Exercise brief >> Every line in the entries where "Rathbun" is found should be copied.

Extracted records
•••

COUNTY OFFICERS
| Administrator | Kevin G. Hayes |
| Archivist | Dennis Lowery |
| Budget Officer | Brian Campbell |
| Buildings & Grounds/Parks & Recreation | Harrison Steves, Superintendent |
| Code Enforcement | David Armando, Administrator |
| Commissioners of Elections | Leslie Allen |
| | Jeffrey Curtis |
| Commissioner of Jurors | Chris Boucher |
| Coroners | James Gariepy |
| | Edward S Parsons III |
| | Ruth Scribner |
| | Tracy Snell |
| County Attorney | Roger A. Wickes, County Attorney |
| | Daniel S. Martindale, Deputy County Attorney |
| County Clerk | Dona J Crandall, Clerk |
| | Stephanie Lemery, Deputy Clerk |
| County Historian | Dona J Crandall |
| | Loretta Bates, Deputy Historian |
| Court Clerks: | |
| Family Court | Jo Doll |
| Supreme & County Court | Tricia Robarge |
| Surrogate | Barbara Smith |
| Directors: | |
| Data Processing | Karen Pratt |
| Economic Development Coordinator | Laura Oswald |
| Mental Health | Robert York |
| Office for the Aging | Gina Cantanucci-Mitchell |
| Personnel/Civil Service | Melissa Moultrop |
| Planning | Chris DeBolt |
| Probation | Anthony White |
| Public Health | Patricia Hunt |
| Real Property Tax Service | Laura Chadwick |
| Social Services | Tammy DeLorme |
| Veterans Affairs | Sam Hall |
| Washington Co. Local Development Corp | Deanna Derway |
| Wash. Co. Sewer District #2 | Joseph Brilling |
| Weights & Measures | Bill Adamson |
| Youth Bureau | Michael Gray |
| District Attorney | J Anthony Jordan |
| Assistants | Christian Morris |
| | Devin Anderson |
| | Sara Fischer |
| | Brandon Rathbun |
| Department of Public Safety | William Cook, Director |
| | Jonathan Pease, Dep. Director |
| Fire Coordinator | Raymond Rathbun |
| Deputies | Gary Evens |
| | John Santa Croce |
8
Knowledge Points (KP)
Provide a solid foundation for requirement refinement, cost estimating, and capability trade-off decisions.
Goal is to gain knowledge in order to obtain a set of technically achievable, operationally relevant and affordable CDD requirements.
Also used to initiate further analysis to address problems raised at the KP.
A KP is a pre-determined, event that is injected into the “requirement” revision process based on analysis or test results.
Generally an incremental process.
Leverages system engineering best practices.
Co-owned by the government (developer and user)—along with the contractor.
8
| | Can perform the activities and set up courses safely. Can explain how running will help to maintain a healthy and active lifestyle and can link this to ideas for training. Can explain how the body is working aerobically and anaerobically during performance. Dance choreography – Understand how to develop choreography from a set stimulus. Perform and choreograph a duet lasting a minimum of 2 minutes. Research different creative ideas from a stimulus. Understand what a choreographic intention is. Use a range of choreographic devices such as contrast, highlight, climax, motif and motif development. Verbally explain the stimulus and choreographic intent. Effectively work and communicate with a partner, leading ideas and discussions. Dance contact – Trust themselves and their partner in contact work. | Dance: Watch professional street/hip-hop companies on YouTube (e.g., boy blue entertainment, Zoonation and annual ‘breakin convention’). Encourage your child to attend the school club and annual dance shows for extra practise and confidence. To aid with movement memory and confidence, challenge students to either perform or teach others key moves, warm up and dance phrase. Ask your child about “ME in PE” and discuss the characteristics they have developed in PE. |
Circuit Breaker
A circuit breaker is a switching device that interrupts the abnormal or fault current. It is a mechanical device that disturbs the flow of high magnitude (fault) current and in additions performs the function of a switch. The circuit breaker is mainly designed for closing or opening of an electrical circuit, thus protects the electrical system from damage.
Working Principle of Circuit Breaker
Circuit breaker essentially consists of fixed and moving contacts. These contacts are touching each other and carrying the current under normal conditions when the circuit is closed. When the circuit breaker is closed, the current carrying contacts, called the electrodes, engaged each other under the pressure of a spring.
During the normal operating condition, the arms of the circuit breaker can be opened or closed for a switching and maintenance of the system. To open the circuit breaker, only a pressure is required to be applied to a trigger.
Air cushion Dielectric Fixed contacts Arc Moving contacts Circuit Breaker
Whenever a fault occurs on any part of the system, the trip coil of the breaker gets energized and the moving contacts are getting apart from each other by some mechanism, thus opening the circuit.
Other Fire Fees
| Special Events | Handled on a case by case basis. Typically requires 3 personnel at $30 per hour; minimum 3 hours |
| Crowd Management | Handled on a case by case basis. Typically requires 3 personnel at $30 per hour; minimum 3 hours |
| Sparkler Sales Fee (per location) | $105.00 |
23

•••

Answer to the exercise >>
| | Brandon Rathbun |
| Fire Coordinator | Raymond Rathbun |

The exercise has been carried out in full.